It was raining. I was drenched,everything was drenched, my clothes, my hair, my shoes, even my skin sported a light sheen but whether it was from the rain or perspiration from the battle I didn't know. The sky was a dark gray and seemed to mock my optimistic soul. I looked up at the sky, I didn't have to look at my murderer yet. I would rather look him in the eyes as the light leaves mine. I let my eyes scan over what would be the last place I would ever see, it was destroyed, craters and dead bodies littered everywhere. People were fighting knowing that their last breath wouldn't be in vain, it would be an honorable and useful death. It was the most honorable way to die for a ninja, a way to repay all the deceitful missions and assassinations, everything,everything you've done wrong would be repaid. However, it would be repaid in your blood. There was no shortage of that, I remarked sadly as blood from the mutilated bodies soaked the hard dirt which was now turning to mud. Brilliant scarlet, dark red and brown all mixed together creating some sick painting, the artist was the rain. Sai would appreciate it I thought briefly, and Naruto would be making sure that those colors would not be found together ever again, in other words trying to attain world peace. But it was human nature to fight and no matter what happened blood would be shed, and today it certainly was. Some of it, was mine. My blood was dripping down my arms, my thighs, my face. Nothing vital was harmed, my medic training automatically informed me, but it was still agony no matter how used to pain I was. Deciding that my time for "sight-seeing" was almost up I turned to my murderer and smiled bitterly.

He always said my emotions were my downfall, and I was determined to show him, I was going to be emotional, I wasn't going to die with a stone cold face. I was going to be true to myself to my dying breath just to be spite him. I was going to be Sakura, I wasn't going to act anything like him. Dark eyes regarded me coldly, and his face remained expressionless. He has killed, and has killed many times before, and even if I liked to believe he felt remorse for his actions, I didn't believe it was the case. His emotions and thoughts were so twisted that it was a wonder that he wasn't hallucinating and tearing his hair out. He was insane, and if he wasn't yet he certainly was going to be soon.
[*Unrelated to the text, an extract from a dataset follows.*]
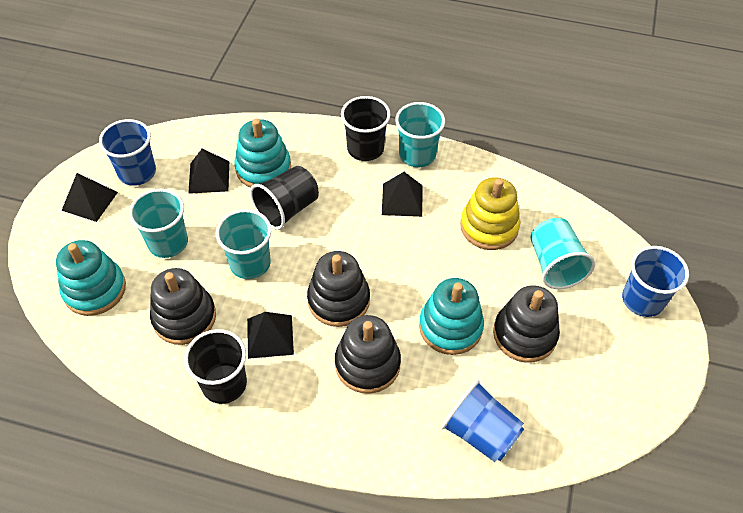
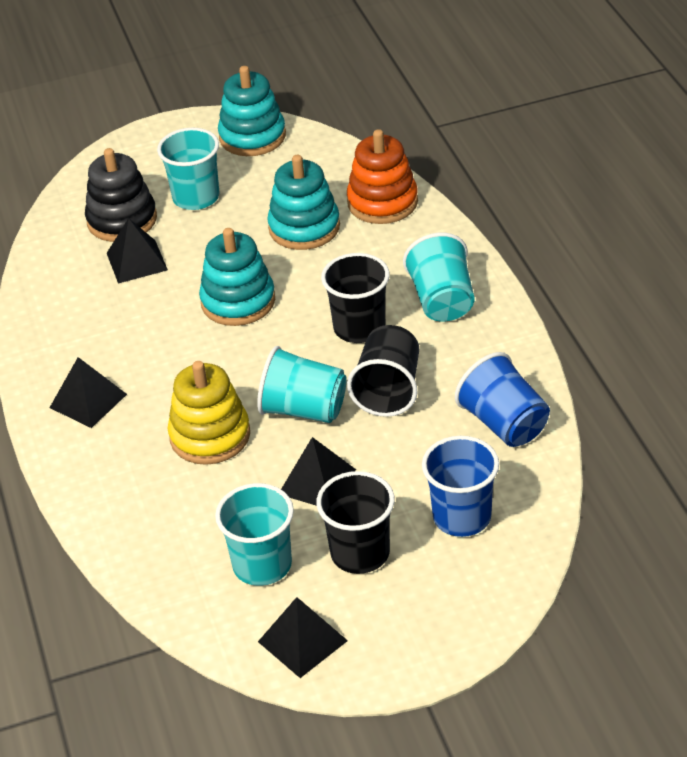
black stacking toy: 4 -> 1
blue cup: 3 -> 2
orange stacking toy: 0 -> 1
And I had loved him, I had loved him so much, this twisted excuse of a man. This traitor, this liar, this murderer. I hated him. I wanted him to die. But there was only one person that was coming out of this alive and I knew without question that it wouldn't be me, no matter how much of a hassle I was to fight. I had been fighting him for a few hours, I remarked proudly, hopefully buying my friends some time.

He charged forward chidori in hand ,I was expecting a blow to the chest, the easiest kill, but he managed to surprise me by heading for head. Breath surged out of me and I thought I heard myself screaming. I looked up and saw him, and wondered why God would create something so beautiful and with so much potential and decided that he would become someone terrible.I looked into his eyes and started crying because... I was still in love with him. I was kidding myself by saying that I wasn't.

He didn't deserve it and I knew it was wrong to love someone as terrible as him. Maybe that said something about me, I wondered, maybe i deserved to die if I was in love with an evil creature. And then, I was falling.

"I love you, Sasuke-kun" I whispered

I would not die a liar.

I felt the cold slippery ground against my back. I saw my blood start to soak my hair.

I always wanted to be a red-head, I thought bitterly.

The rain continued to fall, as did the shinobi, but the war, sadly, just continued.